Text segment:
================================
Background/Aim: Autoregulation is the ability of a vascular bed to keep its blood flow stable despite changes in perfusion pressure.
While several studies have investigated choroidal blood flow (ChBF) regulation and the mechanisms behind it, only few data are available for the optic nerve head (ONH). The aim of the present project was to investigate whether the regulatory behavior of the ONH differs from that of the choroid. Further, the role of nitric oxide (NO) in ONH blood flow regulation during changes in ocular perfusion pressure (OPP) was assessed.
Material and Methods: The present project consisted of three studies in healthy volunteers. In the first study, choroidal and ONH blood flow in response to an experimental increase and decrease in OPP was compared.
In addition, two three-way crossover, double-masked, placebo controlled studies were performed in which subjects received an unspecific NO synthase (NOS) inhibitor (L-NMMA), an alpha-receptor agonist (phenylephrine) or placebo. During infusion of these substances, OPP was increased by isometric exercise in one study and in the other study OPP was decreased by an artificial increase in intraocular pressure (IOP).
================================
Dataset extract:
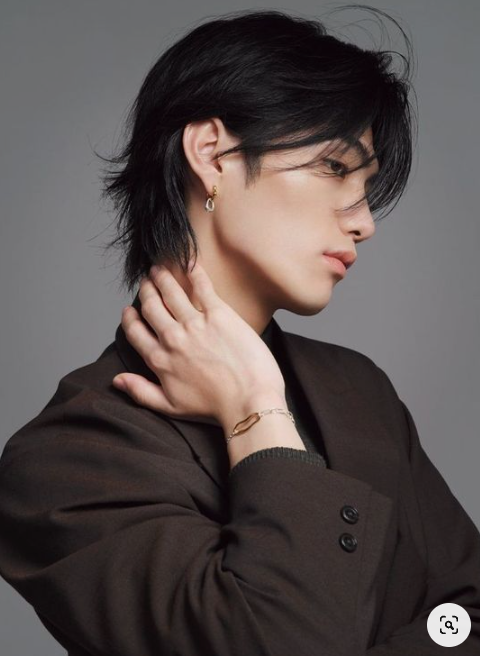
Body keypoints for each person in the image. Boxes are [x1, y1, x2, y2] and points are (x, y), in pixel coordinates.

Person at [0, 7, 479, 656]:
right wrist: (256, 411)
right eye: (337, 168)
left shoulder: (357, 390)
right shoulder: (64, 462)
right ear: (212, 155)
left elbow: (467, 613)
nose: (365, 221)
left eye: (368, 187)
================================
Exercise aim:
Can you give the passage of the optic nerve head blood flow abstract from "While several studies" up to and including "OPP was compared." again, but swap "healthy volunteers" for "healthy subjects"?

Exercise answer:
While several studies have investigated choroidal blood flow (ChBF) regulation and the mechanisms behind it, only few data are available for the optic nerve head (ONH). The aim of the present project was to investigate whether the regulatory behavior of the ONH differs from that of the choroid. Further, the role of nitric oxide (NO) in ONH blood flow regulation during changes in ocular perfusion pressure (OPP) was assessed.
Material and Methods: The present project consisted of three studies in healthy subjects. In the first study, choroidal and ONH blood flow in response to an experimental increase and decrease in OPP was compared.